Reading Larry Burns’ “Data Model Storytelling” (TechnicsPub.com, 2021) was a really good experience for a guy like me (i.e., someone who thinks that data models are narratives). I agree with Larry on so many things. However, this post is not a review of Larry’s book. Read it for yourself – highly recommended.
Reading it triggered me into some deep thoughts (I think) about the nature of Data Modeling. It is easy to get philosophical about it:
“The world is everything that is the case.”
The data model certainly is not the data but a representation of it. And data are not real in themselves: The title above this section is from the German philosopher Ludwig Wittgenstein in 1922. The real world is what is, and data about that is a way to tell the story about what is. And telling that story – that we must!

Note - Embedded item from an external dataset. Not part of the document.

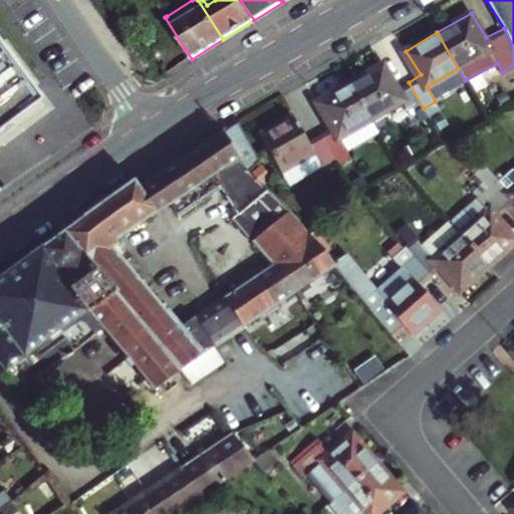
[(0,118),(29,98),(0,57),(0,118)]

Reality: The real world itself (“Thing in itself” / “Das Ding an sich,” Emmanuel Kant, 1781) – is a realm that philosophers, scientists, knowledge engineers, real engineers, and information scientists are battling and struggling to try to get to grips with.
Storytelling about the world, then, can take place within five layers of context:
1. Science: Scientists formulate theories and prove them, developing abstract formalisms as they go.

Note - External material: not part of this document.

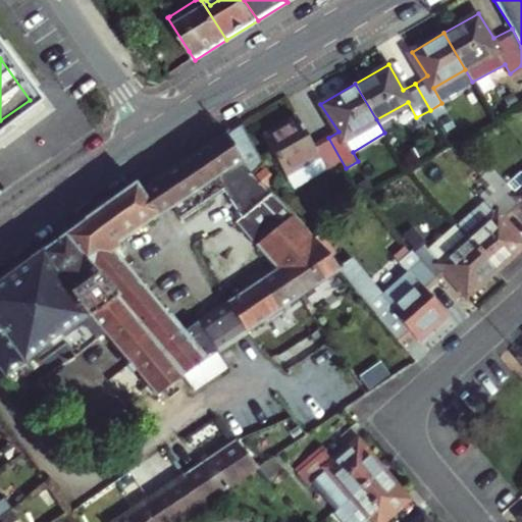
[(264,137),(294,188),(326,170),(330,176),(346,168),(328,138),(315,146),(296,117),(264,137)]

2. People: Experience the real world using the perceptual and cognitive capabilities that evolution has provided to us (aka intelligence). Business people pass on explicit and implicit knowledge to data modelers.
3. Data modelers (including knowledge modelers): Create representations of concepts and their semantics, communicating those narratives that describe the structure and meaning of reality as experienced by scientists and domain experts, thus creating frameworks for handling and persisting data. Such data models are passed on to the information consumers.
4. Information: Collections of actual data conforming to one or more data models, representing parts of reality. Today this is a mix of database contents and other kinds of contents such as JSON or documents. Semantic data models are prerequisites for:
5. Knowledge: Processed information over time, by people or algorithms, is the basis for collecting real knowledge about reality – these days frequently persisted as knowledge graphs.
Let us dig down one level to some important points in this value chain.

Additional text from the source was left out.